TASK TO COMPLETE: All lines in the records that carry the string "Piper" are to be shown.

RECORDS SHOWN:
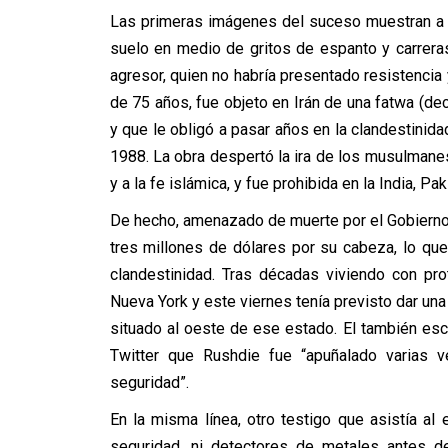
Las primeras imágenes del suceso muestran a u
suelo en medio de gritos de espanto y carreras
agresor, quien no habría presentado resistencia
de 75 años, fue objeto en Irán de una fatwa (de
y que le obligó a pasar años en la clandestinida
1988. La obra despertó la ira de los musulmanes
y a la fe islámica, y fue prohibida en la India, Pa
De hecho, amenazado de muerte por el Gobierno 
tres millones de dólares por su cabeza, lo qu
clandestinidad. Tras décadas viviendo con pr
Nueva York y este viernes tenía previsto dar una
situado al oeste de ese estado. El también escr
Twitter que Rushdie fue “apuñalado varias 
seguridad”.
En la misma línea, otro testigo que asistía a
seguridad, ni detectores de metales antes de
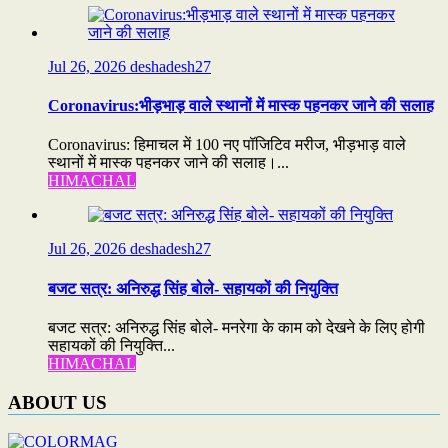
Jul 26, 2026
deshadesh27
Coronavirus:भीड़भाड़ वाले स्थानों में मास्क पहनकर जाने की सलाह
Coronavirus: हिमाचल में 100 नए पॉजिटिव मरीज, भीड़भाड़ वाले
स्थानों में मास्क पहनकर जाने की सलाह।...
HIMACHAL
Jul 26, 2026
deshadesh27
बजट सत्र: अनिरुद्ध सिंह बोले- सहायकों की नियुक्ति
बजट सत्र: अनिरुद्ध सिंह बोले- मनरेगा के काम को देखने के लिए होगी
सहायकों की नियुक्ति...
HIMACHAL
ABOUT US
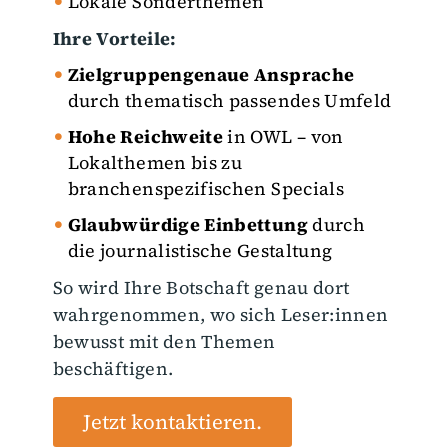
Lokale Sonderthemen
Ihre Vorteile:
Zielgruppengenaue Ansprache
durch thematisch passendes Umfeld
Hohe Reichweite
in OWL – von
Lokalthemen bis zu
branchenspezifischen Specials
Glaubwürdige Einbettung
durch
die journalistische Gestaltung
So wird Ihre Botschaft genau dort
wahrgenommen, wo sich Leser:innen
bewusst mit den Themen
beschäftigen.
Jetzt kontaktieren.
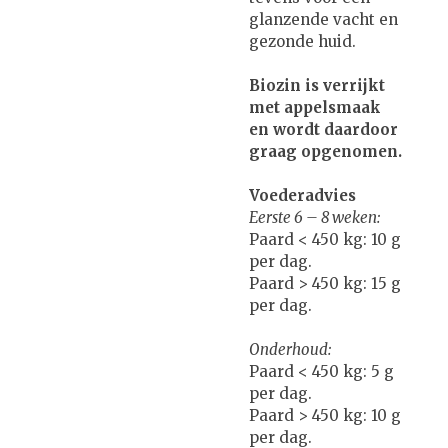
glanzende vacht en
gezonde huid.
Biozin is verrijkt
met appelsmaak
en wordt daardoor
graag opgenomen.
Voederadvies
Eerste 6 – 8 weken:
Paard < 450 kg: 10 g
per dag.
Paard > 450 kg: 15 g
per dag.
Onderhoud:
Paard < 450 kg: 5 g
per dag.
Paard > 450 kg: 10 g
per dag.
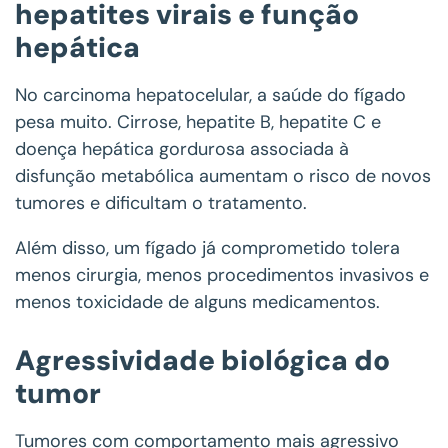
hepatites virais e função
hepática
No carcinoma hepatocelular, a saúde do fígado
pesa muito. Cirrose, hepatite B, hepatite C e
doença hepática gordurosa associada à
disfunção metabólica aumentam o risco de novos
tumores e dificultam o tratamento.
Além disso, um fígado já comprometido tolera
menos cirurgia, menos procedimentos invasivos e
menos toxicidade de alguns medicamentos.
Agressividade biológica do
tumor
Tumores com comportamento mais agressivo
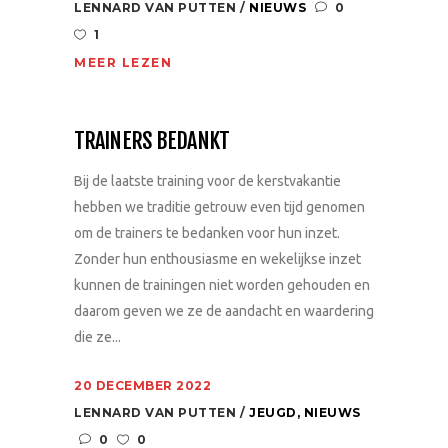
LENNARD VAN PUTTEN
NIEUWS
0
1
MEER LEZEN
TRAINERS BEDANKT
Bij de laatste training voor de kerstvakantie
hebben we traditie getrouw even tijd genomen
om de trainers te bedanken voor hun inzet.
Zonder hun enthousiasme en wekelijkse inzet
kunnen de trainingen niet worden gehouden en
daarom geven we ze de aandacht en waardering
die ze...
20 DECEMBER 2022
LENNARD VAN PUTTEN
JEUGD
,
NIEUWS
0
0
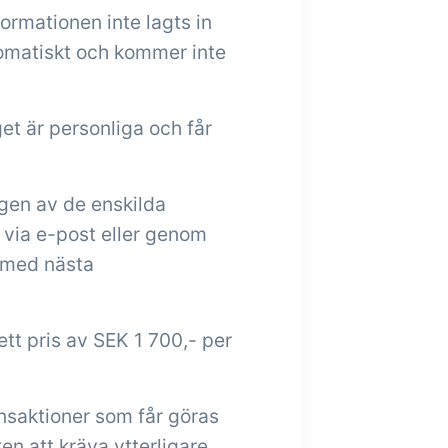
ormationen inte lagts in
tomatiskt och kommer inte
 är personliga och får
ngen av de enskilda
via e-post eller genom
h med nästa
 ett pris av SEK 1 700,- per
ansaktioner som får göras
ten att kräva ytterligare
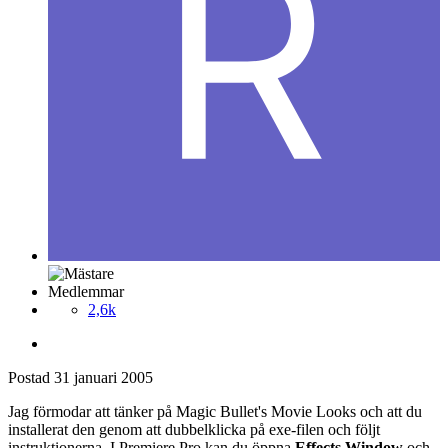
Medlemmar
2,6k
Postad
31 januari 2005
Jag förmodar att tänker på Magic Bullet's Movie Looks och att du
installerat den genom att dubbelklicka på exe-filen och följt
instruktionerna. I Premiere Pro kan du öppna
Effects Window
och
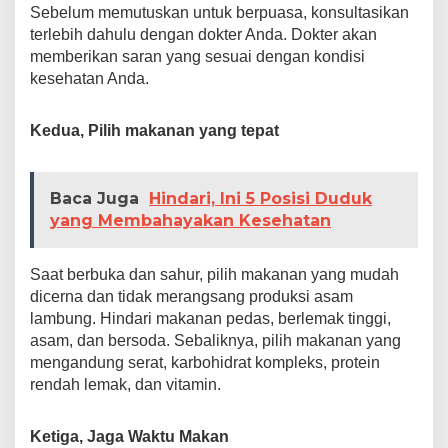
Sebelum memutuskan untuk berpuasa, konsultasikan
terlebih dahulu dengan dokter Anda. Dokter akan
memberikan saran yang sesuai dengan kondisi
kesehatan Anda.
Kedua, Pilih makanan yang tepat
Baca Juga
Hindari, Ini 5 Posisi Duduk
yang Membahayakan Kesehatan
Saat berbuka dan sahur, pilih makanan yang mudah
dicerna dan tidak merangsang produksi asam
lambung. Hindari makanan pedas, berlemak tinggi,
asam, dan bersoda. Sebaliknya, pilih makanan yang
mengandung serat, karbohidrat kompleks, protein
rendah lemak, dan vitamin.
Ketiga, Jaga Waktu Makan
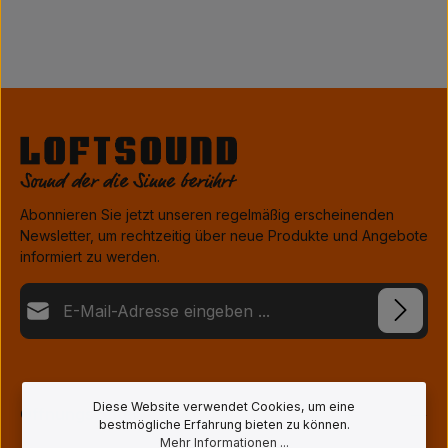
Abonnieren Sie jetzt unseren regelmäßig erscheinenden
Newsletter, um rechtzeitig über neue Produkte und Angebote
informiert zu werden.
E-Mail-Adresse*
Datenschutz
Die mit einem Stern (*) markierten Felder sind Pflichtfelder.
Ich habe die
Datenschutzbestimmungen
zur Kenntnis
genommen und die
AGB
gelesen und bin mit ihnen
Diese Website verwendet Cookies, um eine
Öffnungszeiten
bestmögliche Erfahrung bieten zu können.
einverstanden.
*
Mehr Informationen ...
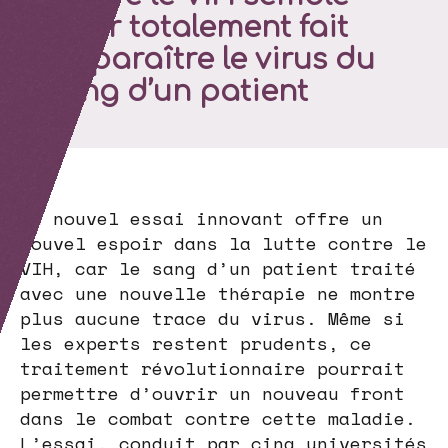
avoir totalement fait
disparaître le virus du
sang d’un patient
Un nouvel essai innovant offre un
nouvel espoir dans la lutte contre le
VIH, car le sang d’un patient traité
avec une nouvelle thérapie ne montre
plus aucune trace du virus. Même si
les experts restent prudents, ce
traitement révolutionnaire pourrait
permettre d’ouvrir un nouveau front
dans le combat contre cette maladie.
L’essai, conduit par cinq universités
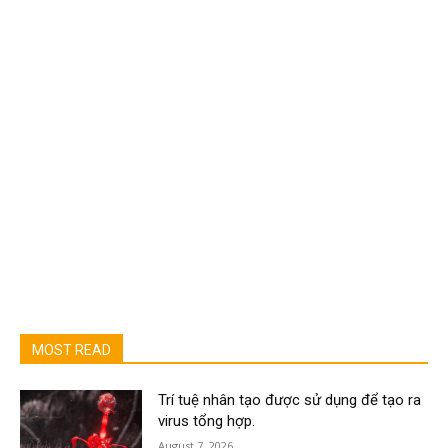
MOST READ
Trí tuệ nhân tạo được sử dụng để tạo ra
virus tổng hợp.
August 7, 2026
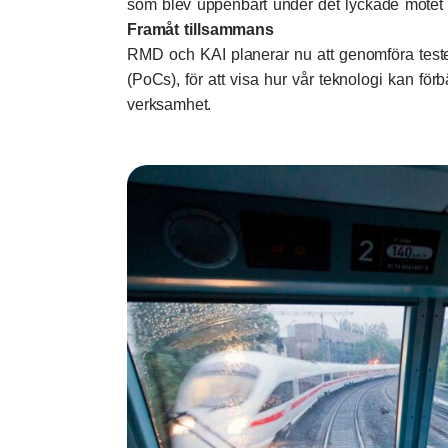
som blev uppenbart under det lyckade mötet
Framåt tillsammans
RMD och KAI planerar nu att genomföra teste
(PoCs), för att visa hur vår teknologi kan fö
verksamhet.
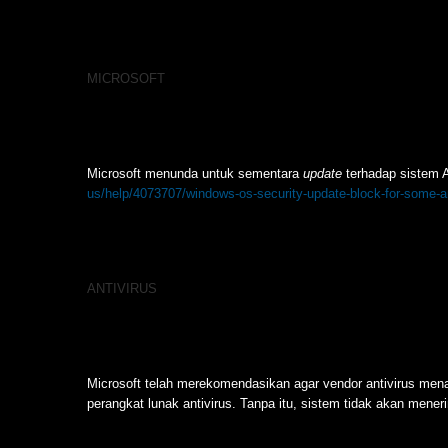
MICROSOFT
Microsoft menunda untuk sementara
update
terhadap sistem A
us/help/4073707/windows-os-security-update-block-for-some-
ANTIVIRUS
Microsoft telah merekomendasikan agar vendor antivirus men
perangkat lunak antivirus. Tanpa itu, sistem tidak akan mene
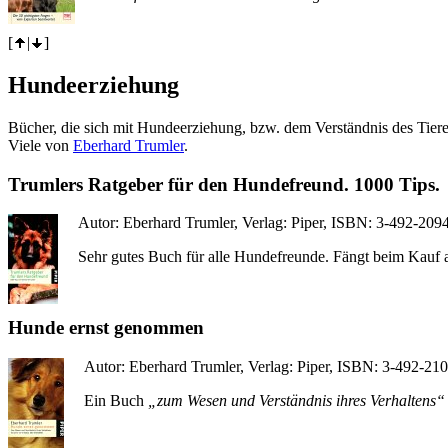
[
|
]
Hundeerziehung
Bücher, die sich mit Hundeerziehung, bzw. dem Verständnis des Tiere
Viele von
Eberhard Trumler
.
Trumlers Ratgeber für den Hundefreund. 1000 Tips.
Autor: Eberhard Trumler, Verlag: Piper, ISBN: 3-492-2094
Sehr gutes Buch für alle Hundefreunde. Fängt beim Kauf a
Hunde ernst genommen
Autor: Eberhard Trumler, Verlag: Piper, ISBN: 3-492-210
Ein Buch
„zum Wesen und Verständnis ihres Verhaltens“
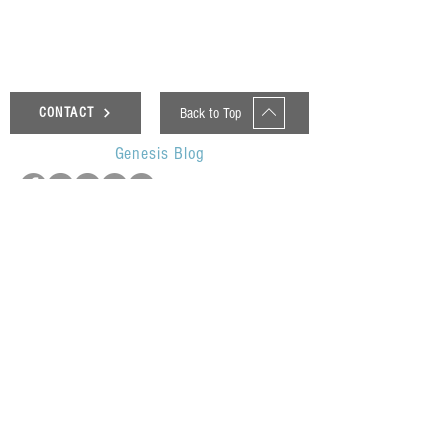
Back to Top
CONTACT
Genesis Blog
UOP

SOLUTION:
Autor: Eberhard Trumler, Verlag: Piper, ISBN: 3-492-2094
Autor: Eberhard Trumler, Verlag: Piper, ISBN: 3-492-210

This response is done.